■ EXERCISE PROMPT ■
Would you output all the entries below without altering a word?

:: INFORMATION PROVIDED ::

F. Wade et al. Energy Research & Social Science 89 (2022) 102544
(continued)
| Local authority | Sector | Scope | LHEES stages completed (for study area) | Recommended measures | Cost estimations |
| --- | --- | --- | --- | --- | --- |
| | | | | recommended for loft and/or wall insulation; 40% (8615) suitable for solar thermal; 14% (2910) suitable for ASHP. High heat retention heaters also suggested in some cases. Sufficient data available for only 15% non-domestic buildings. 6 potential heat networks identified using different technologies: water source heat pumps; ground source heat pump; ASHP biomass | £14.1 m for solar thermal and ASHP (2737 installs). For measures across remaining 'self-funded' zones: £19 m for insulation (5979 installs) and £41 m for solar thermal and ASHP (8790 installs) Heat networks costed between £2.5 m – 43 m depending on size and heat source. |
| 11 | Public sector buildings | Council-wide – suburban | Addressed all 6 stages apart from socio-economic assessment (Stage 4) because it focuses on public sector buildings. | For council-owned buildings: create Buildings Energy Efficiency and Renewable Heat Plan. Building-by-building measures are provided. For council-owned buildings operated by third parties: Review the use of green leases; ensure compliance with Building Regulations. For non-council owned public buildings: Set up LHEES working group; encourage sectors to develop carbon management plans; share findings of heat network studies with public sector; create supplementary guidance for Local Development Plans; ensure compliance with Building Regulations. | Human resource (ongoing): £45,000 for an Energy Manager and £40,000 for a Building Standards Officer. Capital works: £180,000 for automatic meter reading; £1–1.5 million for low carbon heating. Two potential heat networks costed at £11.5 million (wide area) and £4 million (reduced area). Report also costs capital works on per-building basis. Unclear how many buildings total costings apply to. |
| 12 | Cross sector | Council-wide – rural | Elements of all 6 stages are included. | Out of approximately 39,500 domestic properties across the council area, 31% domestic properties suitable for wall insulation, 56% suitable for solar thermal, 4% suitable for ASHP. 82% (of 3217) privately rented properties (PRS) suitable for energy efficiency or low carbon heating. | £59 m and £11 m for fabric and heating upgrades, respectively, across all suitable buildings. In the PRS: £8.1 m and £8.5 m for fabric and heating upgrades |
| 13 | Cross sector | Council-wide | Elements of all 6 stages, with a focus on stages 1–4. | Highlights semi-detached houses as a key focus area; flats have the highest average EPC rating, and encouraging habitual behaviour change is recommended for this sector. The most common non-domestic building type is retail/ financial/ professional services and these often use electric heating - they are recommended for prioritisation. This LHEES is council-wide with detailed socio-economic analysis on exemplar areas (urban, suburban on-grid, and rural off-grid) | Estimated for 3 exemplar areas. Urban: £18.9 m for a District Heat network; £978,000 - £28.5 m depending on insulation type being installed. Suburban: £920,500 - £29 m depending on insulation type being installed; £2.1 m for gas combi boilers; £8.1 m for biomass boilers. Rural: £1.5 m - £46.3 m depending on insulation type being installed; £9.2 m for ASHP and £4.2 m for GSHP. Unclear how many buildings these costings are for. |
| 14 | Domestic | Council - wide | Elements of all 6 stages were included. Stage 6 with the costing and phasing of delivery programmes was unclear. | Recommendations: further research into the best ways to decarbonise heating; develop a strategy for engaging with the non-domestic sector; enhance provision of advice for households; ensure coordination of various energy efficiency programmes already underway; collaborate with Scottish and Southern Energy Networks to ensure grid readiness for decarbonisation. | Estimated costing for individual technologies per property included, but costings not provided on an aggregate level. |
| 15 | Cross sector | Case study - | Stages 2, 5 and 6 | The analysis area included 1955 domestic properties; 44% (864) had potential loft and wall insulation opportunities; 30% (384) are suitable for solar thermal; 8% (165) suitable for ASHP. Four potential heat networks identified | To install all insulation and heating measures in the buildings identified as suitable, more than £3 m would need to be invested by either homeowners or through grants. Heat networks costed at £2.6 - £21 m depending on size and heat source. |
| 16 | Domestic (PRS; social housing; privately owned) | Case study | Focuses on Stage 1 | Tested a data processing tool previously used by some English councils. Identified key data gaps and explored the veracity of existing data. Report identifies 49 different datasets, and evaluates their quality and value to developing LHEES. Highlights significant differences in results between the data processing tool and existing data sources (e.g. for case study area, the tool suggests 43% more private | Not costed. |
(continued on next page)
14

:::

■ COMPLETED EXERCISE ■
F. Wade et al. Energy Research & Social Science 89 (2022) 102544
(continued)
| Local authority | Sector | Scope | LHEES stages completed (for study area) | Recommended measures | Cost estimations |
| --- | --- | --- | --- | --- | --- |
| | | | | recommended for loft and/or wall insulation; 40% (8615) suitable for solar thermal; 14% (2910) suitable for ASHP. High heat retention heaters also suggested in some cases. Sufficient data available for only 15% non-domestic buildings. 6 potential heat networks identified using different technologies: water source heat pumps; ground source heat pump; ASHP biomass | £14.1 m for solar thermal and ASHP (2737 installs). For measures across remaining 'self-funded' zones: £19 m for insulation (5979 installs) and £41 m for solar thermal and ASHP (8790 installs) Heat networks costed between £2.5 m – 43 m depending on size and heat source. |
| 11 | Public sector buildings | Council-wide – suburban | Addressed all 6 stages apart from socio-economic assessment (Stage 4) because it focuses on public sector buildings. | For council-owned buildings: create Buildings Energy Efficiency and Renewable Heat Plan. Building-by-building measures are provided. For council-owned buildings operated by third parties: Review the use of green leases; ensure compliance with Building Regulations. For non-council owned public buildings: Set up LHEES working group; encourage sectors to develop carbon management plans; share findings of heat network studies with public sector; create supplementary guidance for Local Development Plans; ensure compliance with Building Regulations. | Human resource (ongoing): £45,000 for an Energy Manager and £40,000 for a Building Standards Officer. Capital works: £180,000 for automatic meter reading; £1–1.5 million for low carbon heating. Two potential heat networks costed at £11.5 million (wide area) and £4 million (reduced area). Report also costs capital works on per-building basis. Unclear how many buildings total costings apply to. |
| 12 | Cross sector | Council-wide – rural | Elements of all 6 stages are included. | Out of approximately 39,500 domestic properties across the council area, 31% domestic properties suitable for wall insulation, 56% suitable for solar thermal, 4% suitable for ASHP. 82% (of 3217) privately rented properties (PRS) suitable for energy efficiency or low carbon heating. | £59 m and £11 m for fabric and heating upgrades, respectively, across all suitable buildings. In the PRS: £8.1 m and £8.5 m for fabric and heating upgrades |
| 13 | Cross sector | Council-wide | Elements of all 6 stages, with a focus on stages 1–4. | Highlights semi-detached houses as a key focus area; flats have the highest average EPC rating, and encouraging habitual behaviour change is recommended for this sector. The most common non-domestic building type is retail/ financial/ professional services and these often use electric heating - they are recommended for prioritisation. This LHEES is council-wide with detailed socio-economic analysis on exemplar areas (urban, suburban on-grid, and rural off-grid) | Estimated for 3 exemplar areas. Urban: £18.9 m for a District Heat network; £978,000 - £28.5 m depending on insulation type being installed. Suburban: £920,500 - £29 m depending on insulation type being installed; £2.1 m for gas combi boilers; £8.1 m for biomass boilers. Rural: £1.5 m - £46.3 m depending on insulation type being installed; £9.2 m for ASHP and £4.2 m for GSHP. Unclear how many buildings these costings are for. |
| 14 | Domestic | Council - wide | Elements of all 6 stages were included. Stage 6 with the costing and phasing of delivery programmes was unclear. | Recommendations: further research into the best ways to decarbonise heating; develop a strategy for engaging with the non-domestic sector; enhance provision of advice for households; ensure coordination of various energy efficiency programmes already underway; collaborate with Scottish and Southern Energy Networks to ensure grid readiness for decarbonisation. | Estimated costing for individual technologies per property included, but costings not provided on an aggregate level. |
| 15 | Cross sector | Case study - | Stages 2, 5 and 6 | The analysis area included 1955 domestic properties; 44% (864) had potential loft and wall insulation opportunities; 30% (384) are suitable for solar thermal; 8% (165) suitable for ASHP. Four potential heat networks identified | To install all insulation and heating measures in the buildings identified as suitable, more than £3 m would need to be invested by either homeowners or through grants. Heat networks costed at £2.6 - £21 m depending on size and heat source. |
| 16 | Domestic (PRS; social housing; privately owned) | Case study | Focuses on Stage 1 | Tested a data processing tool previously used by some English councils. Identified key data gaps and explored the veracity of existing data. Report identifies 49 different datasets, and evaluates their quality and value to developing LHEES. Highlights significant differences in results between the data processing tool and existing data sources (e.g. for case study area, the tool suggests 43% more private | Not costed. |
(continued on next page)
14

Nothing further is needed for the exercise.